|
Not Ranked
:
+0 / -0
0 score
Re: What is time?
What is Time?
The Oxford Dictionary defines time as “the indefinite and continuous duration of experience seen as a series of events progressing from the past through the present into the future.”
This definition has , however, one critical flaw, for the use of the term “duration” injects a element of circularity, for a duration is a time. I would propose that we substitute the term “flow” as its expresses the necessary quality, but without the circularity. Time then, is “the indefinite and continuous flow of experience seen as a series of events progressing from the past through the present into the future.”

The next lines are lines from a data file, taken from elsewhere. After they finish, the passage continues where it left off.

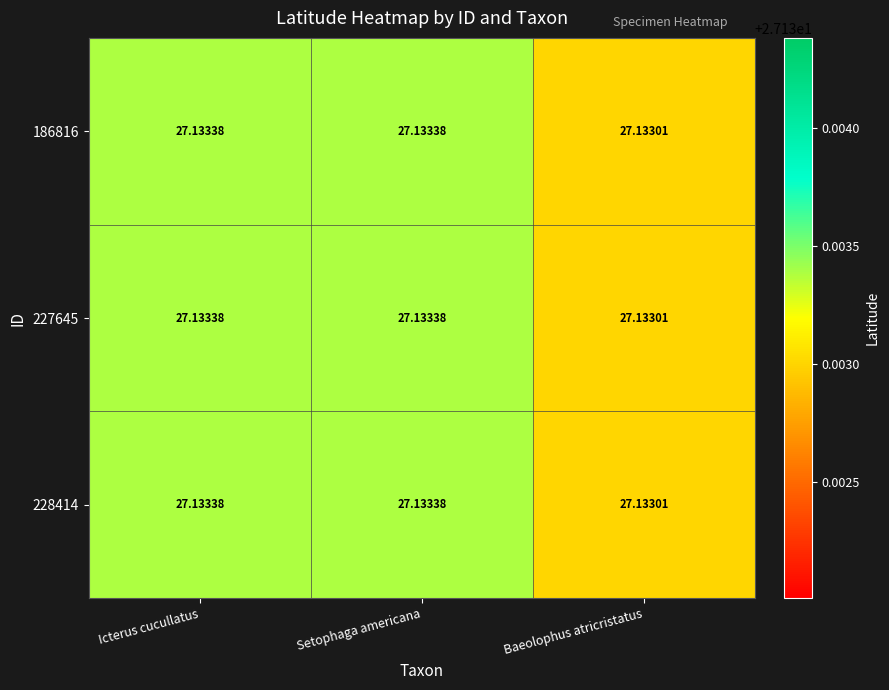

At which label does 228414 reach its minimum?

Baeolophus atricristatus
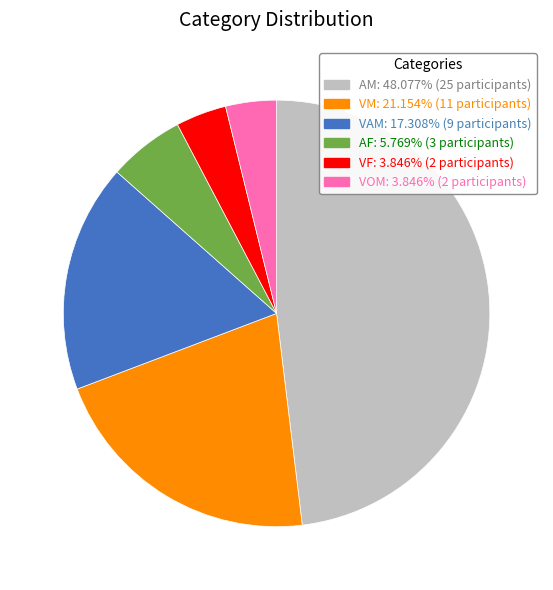

Does VM represent more than half of the total?

No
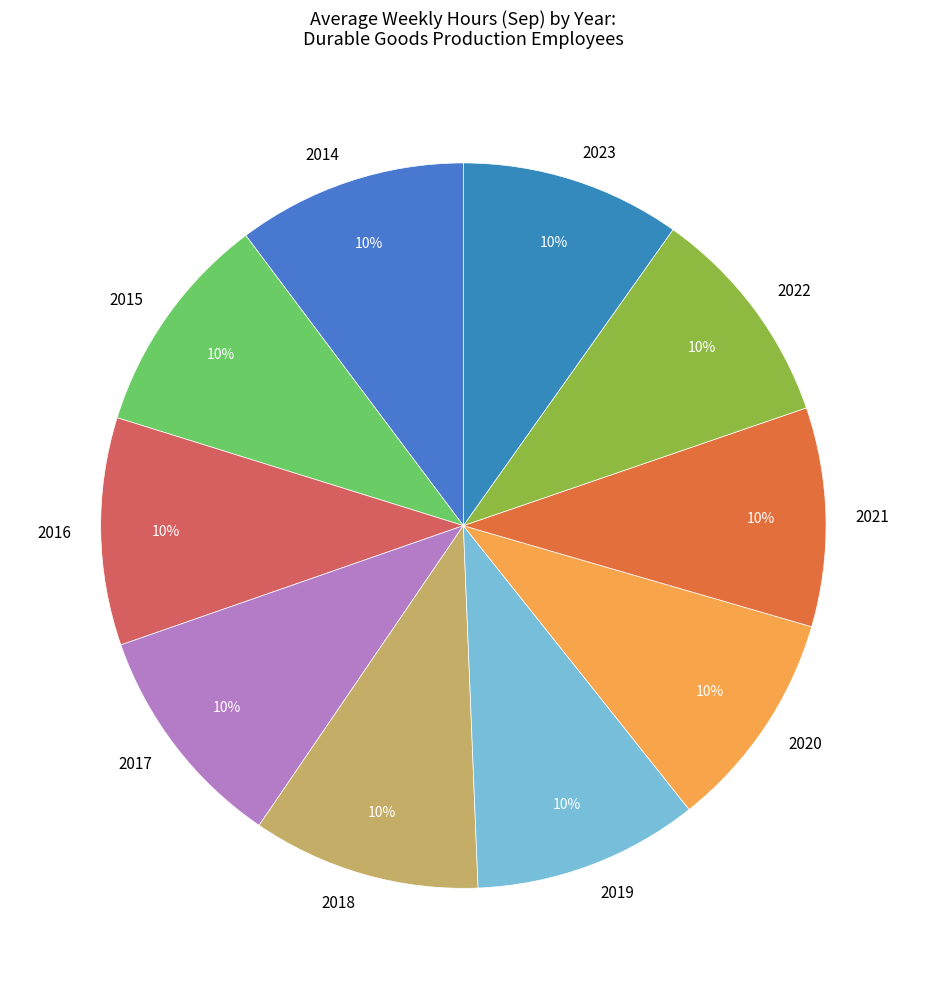

True or false: 2018 accounts for 17% of the total.

False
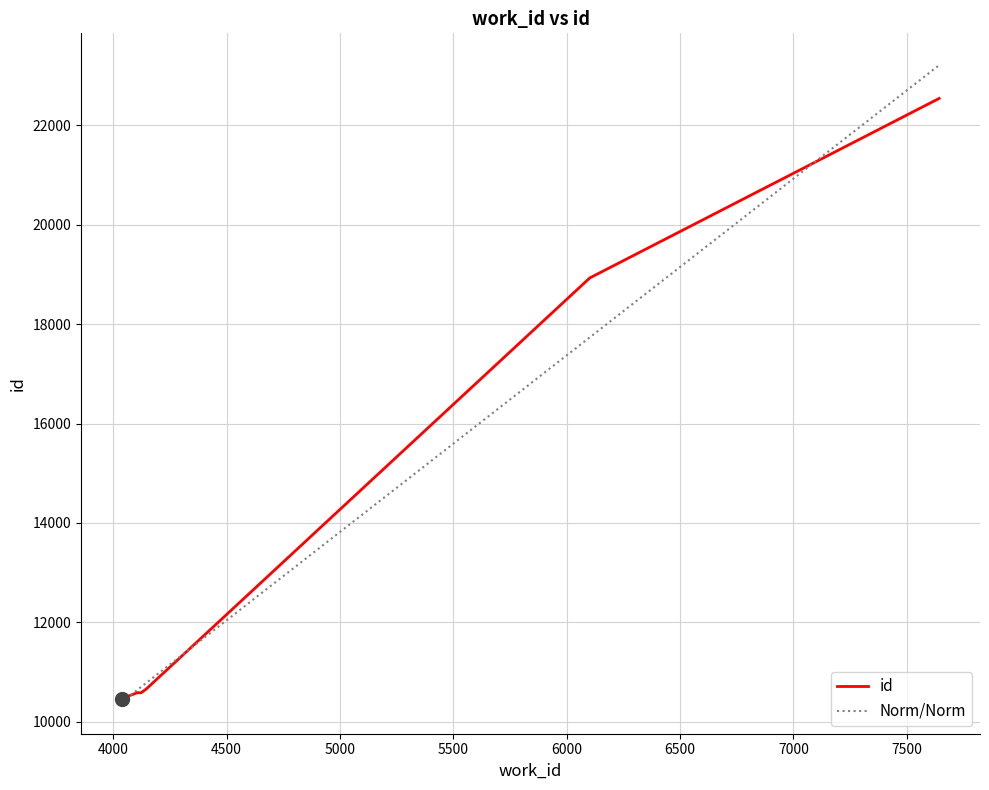

What is the maximum value shown in the chart?

23212.3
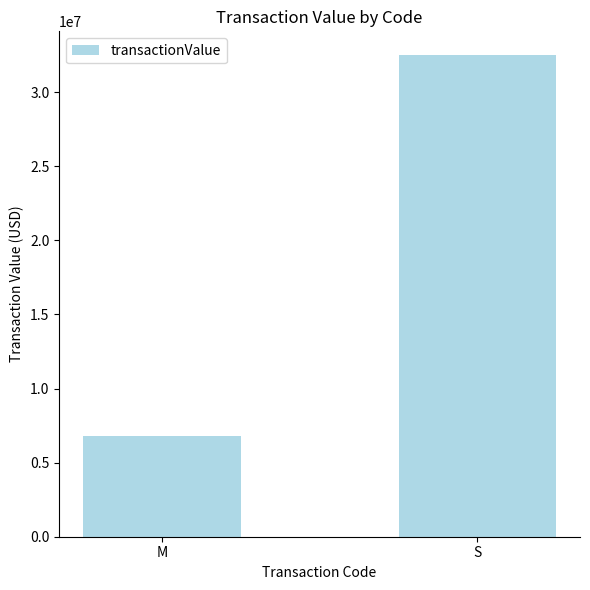

How many bars are there in total?

2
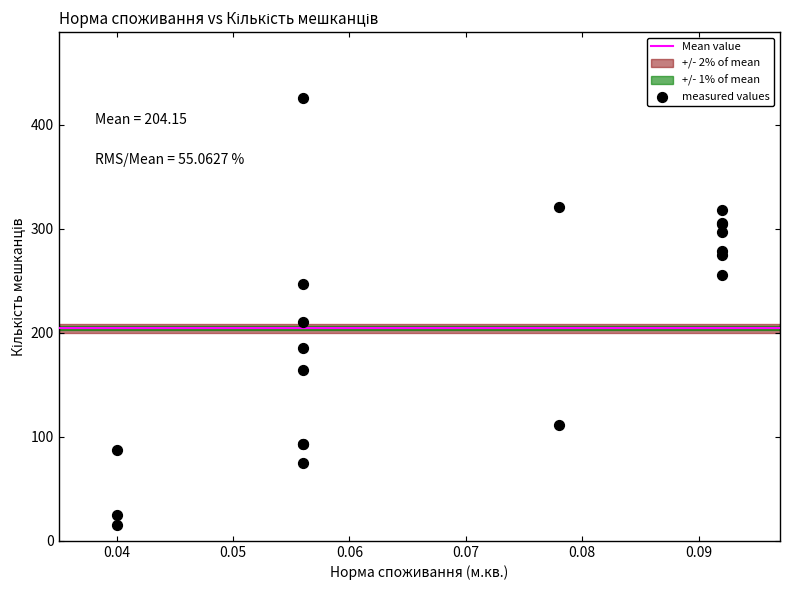

What Y value in the scatter plot is closest to 220?

210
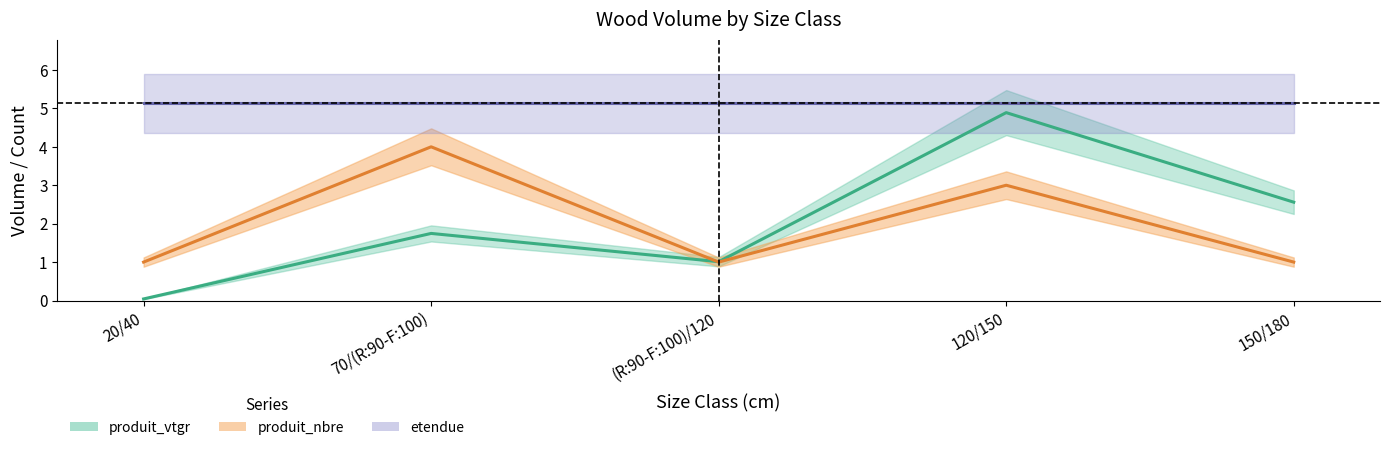

What is the difference between the produit_nbre values at 120/150 and 70/(R:90-F:100)?

1.0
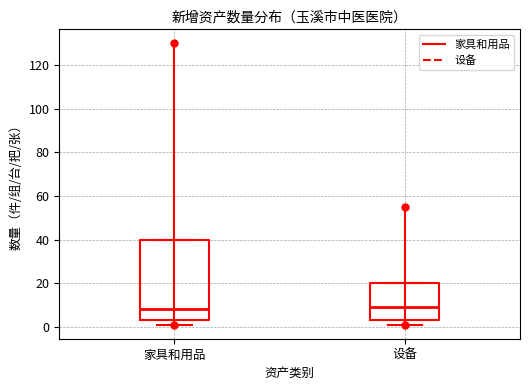

Reading left to right, transcribe this box plot: for each box, give where its median line is, the range the box spans, and where its two whiskers end, as read against the y-axis. The values are not printed on the chart, so give them approximately, as read against the axis.

家具和用品: median 8, box 4 to 40, whiskers 2 to 40
设备: median 10, box 4 to 20, whiskers 2 to 20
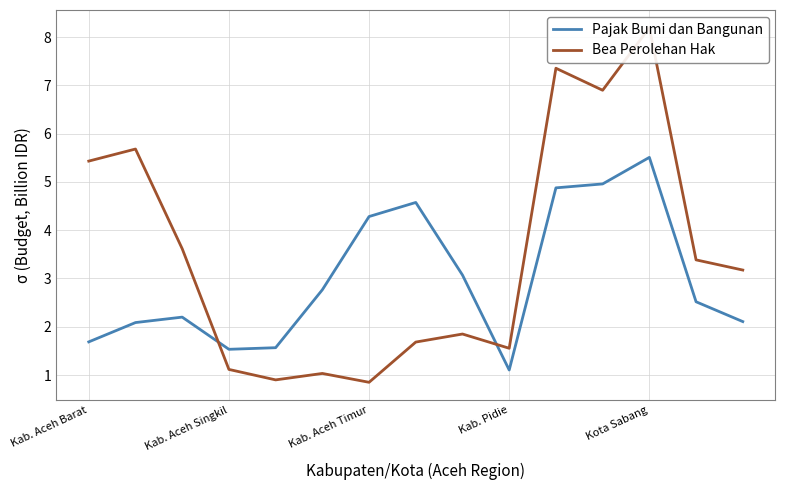

What is the highest value of the Pajak Bumi dan Bangunan series?

5.5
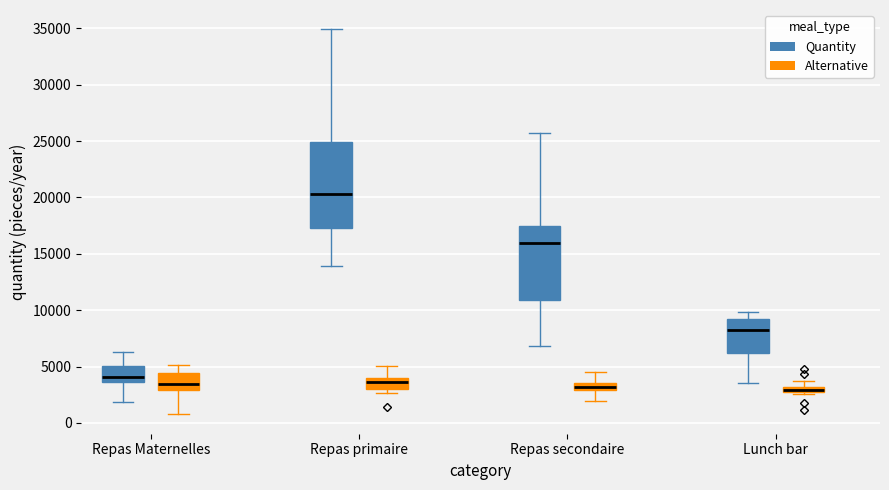

Which box has the highest median line?

Repas primaire (Quantity)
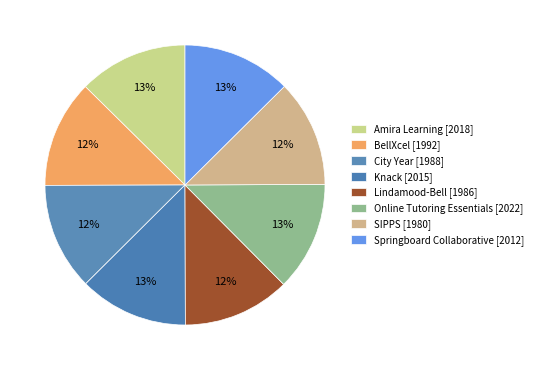

How many segments does this pie chart have?

8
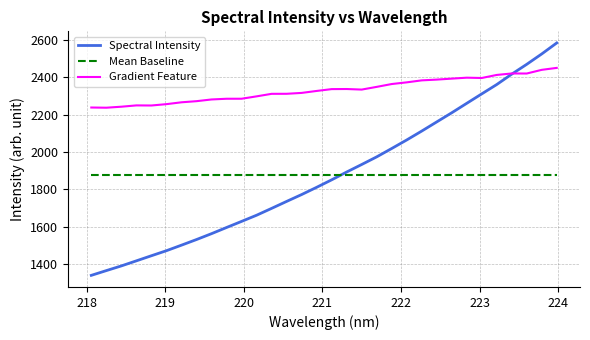

Rank the series by their maximum value, from lowest to highest.

Mean Baseline, Gradient Feature, Spectral Intensity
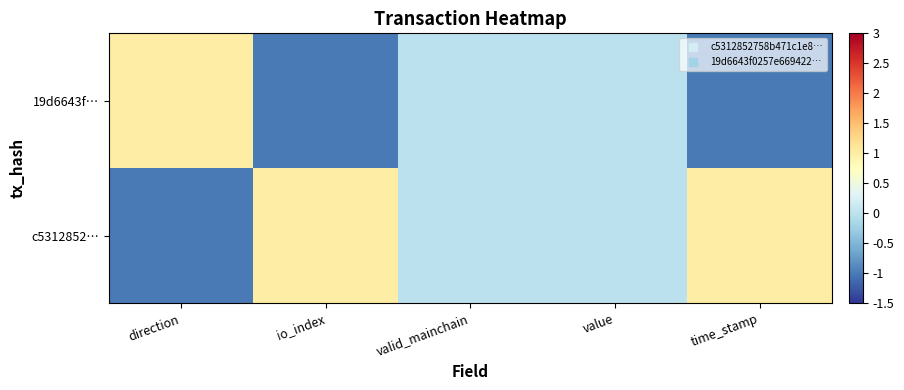

Which has a higher value, valid_mainchain or direction?

valid_mainchain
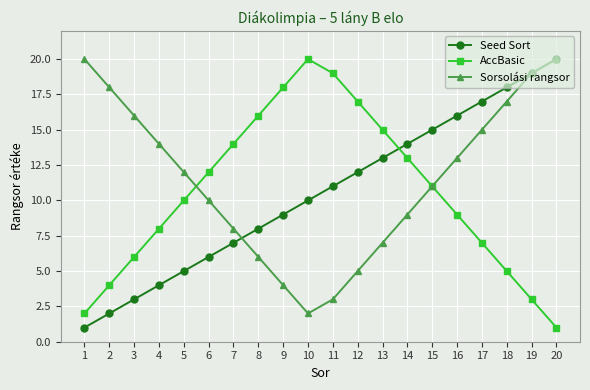

Reading left to right, extract all data points from this chart.

Seed Sort: 1	2	3	4	5	6	7	8	9	10	11	12	13	14	15	16	17	18	19	20
AccBasic: 2	4	6	8	10	12	14	16	18	20	19	17	15	13	11	9	7	5	3	1
Sorsolási rangsor: 20	18	16	14	12	10	8	6	4	2	3	5	7	9	11	13	15	17	19	20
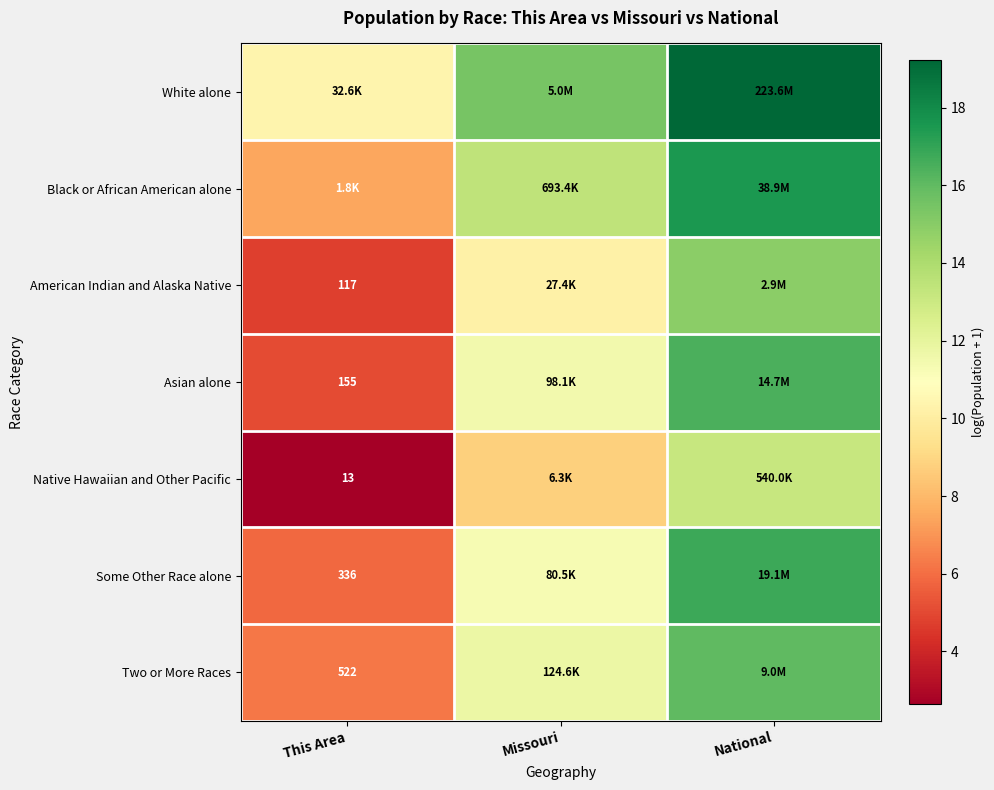

What is the sum of the American Indian and Alaska Native values at Missouri and National?

25.1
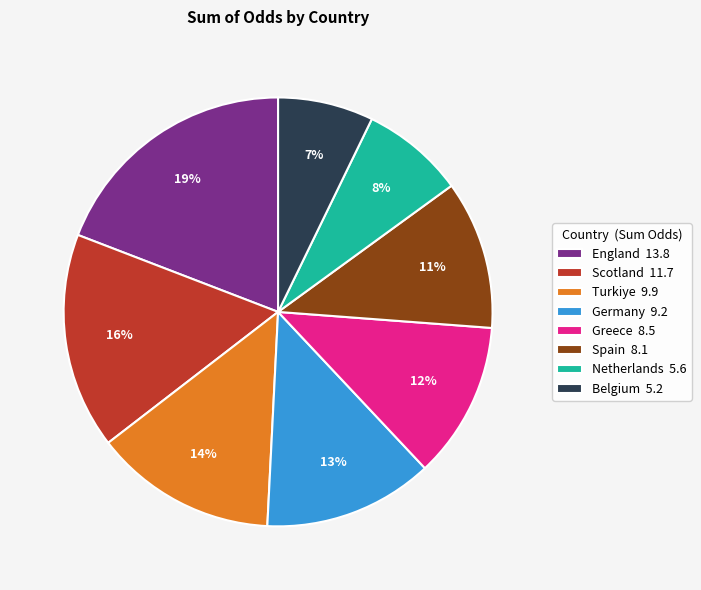

What is the largest slice in the pie chart?

England 13.8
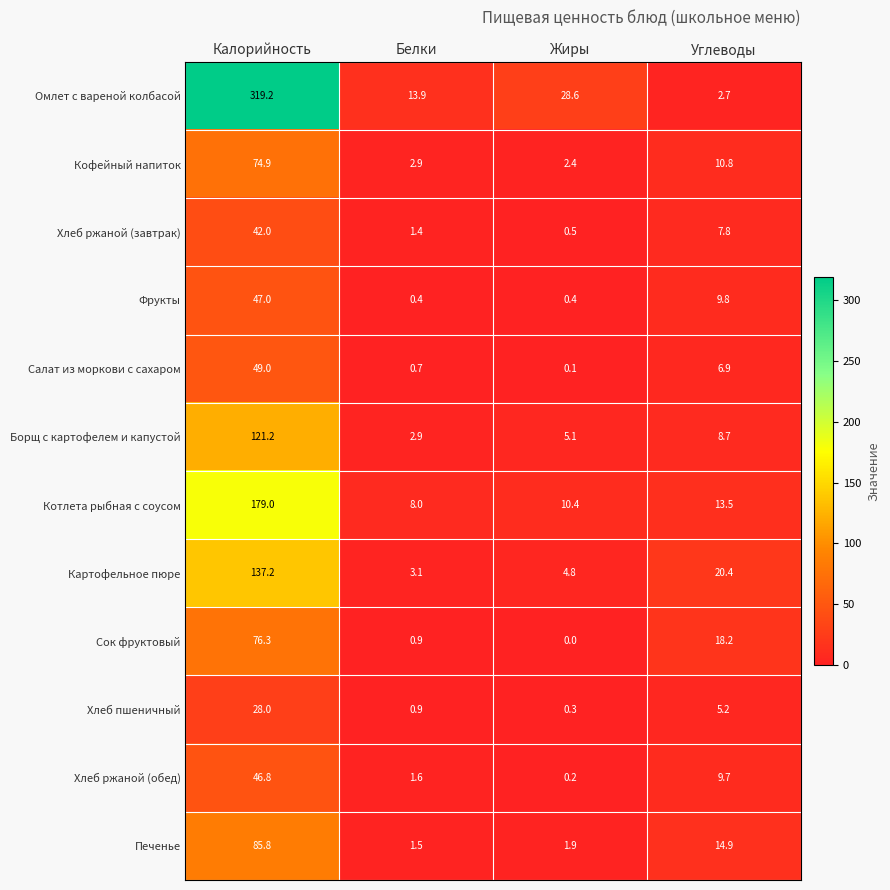

What is the sum of the Хлеб ржаной (завтрак) values at Белки and Углеводы?

9.2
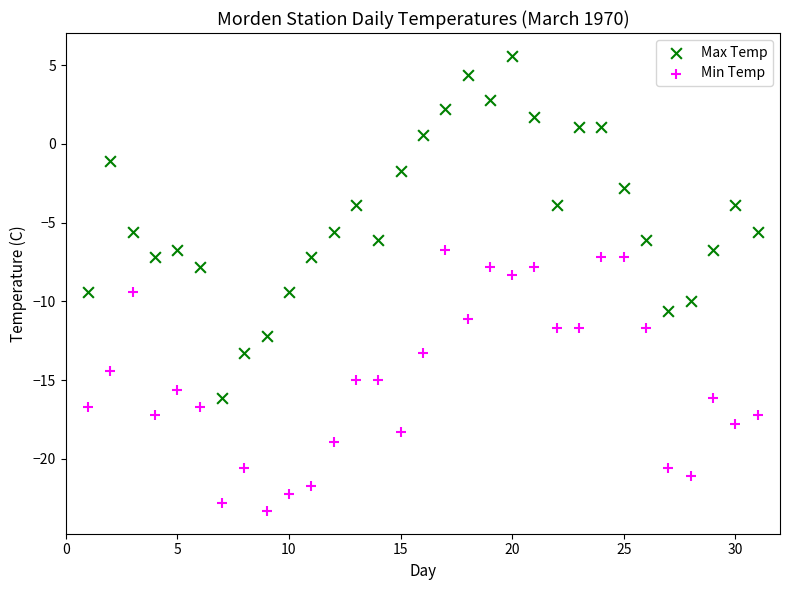

What are all the series names shown in the legend?

Max Temp, Min Temp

This definition may now be broken into two distinct propositions, one defining time itself, and the other defining the appearance of time:
(1) Time is the indefinite and continuous flow of experience, and
(2) Time appears to be a series of events progressing from the past through the present into the future.
Let us begin with the second definition. Imagine that you set out on a road trip and at some instant you were able to stop the flow of all existence. At that point, there would be only the road that you have already traveled and the road which you have not yet traveled, and there would be no other road in between. The past and the present, like the two roads, meet in the instant that is the present. Thus the present is only a gate or portal between that which is no longer and that which is not yet. This portal or instant that we call the “present”, has no temporal extent, and so no event may take place there, for any event, however brief, must have a duration. Now, an event cannot take place in the past, for the past no longer exists, and it cannot take place in the future, for the future does not yet exist, and it cannot take place in the present, for there is not enough time. Consequently, that which we see as a series of events progressing from the past through the present into the future, is merely an appearance, an illusion.
This brings us back to definition number one, “Time is the indefinite and continuous flow of experience.” This brings us to the question of experience. To experience is to be aware of or acquainted with some thing, that is to say, some idea, feeling, object, property, or activity. However, at this point, we can no longer pursue time as an independent “thing”, but must consider it as one of the five fundamental and interdependent elements of physics: space, time, matter, energy, and motion/change. In which case, the question “what is time” expands to become “what is reality”.
Would anyone care to enquire further along these lines?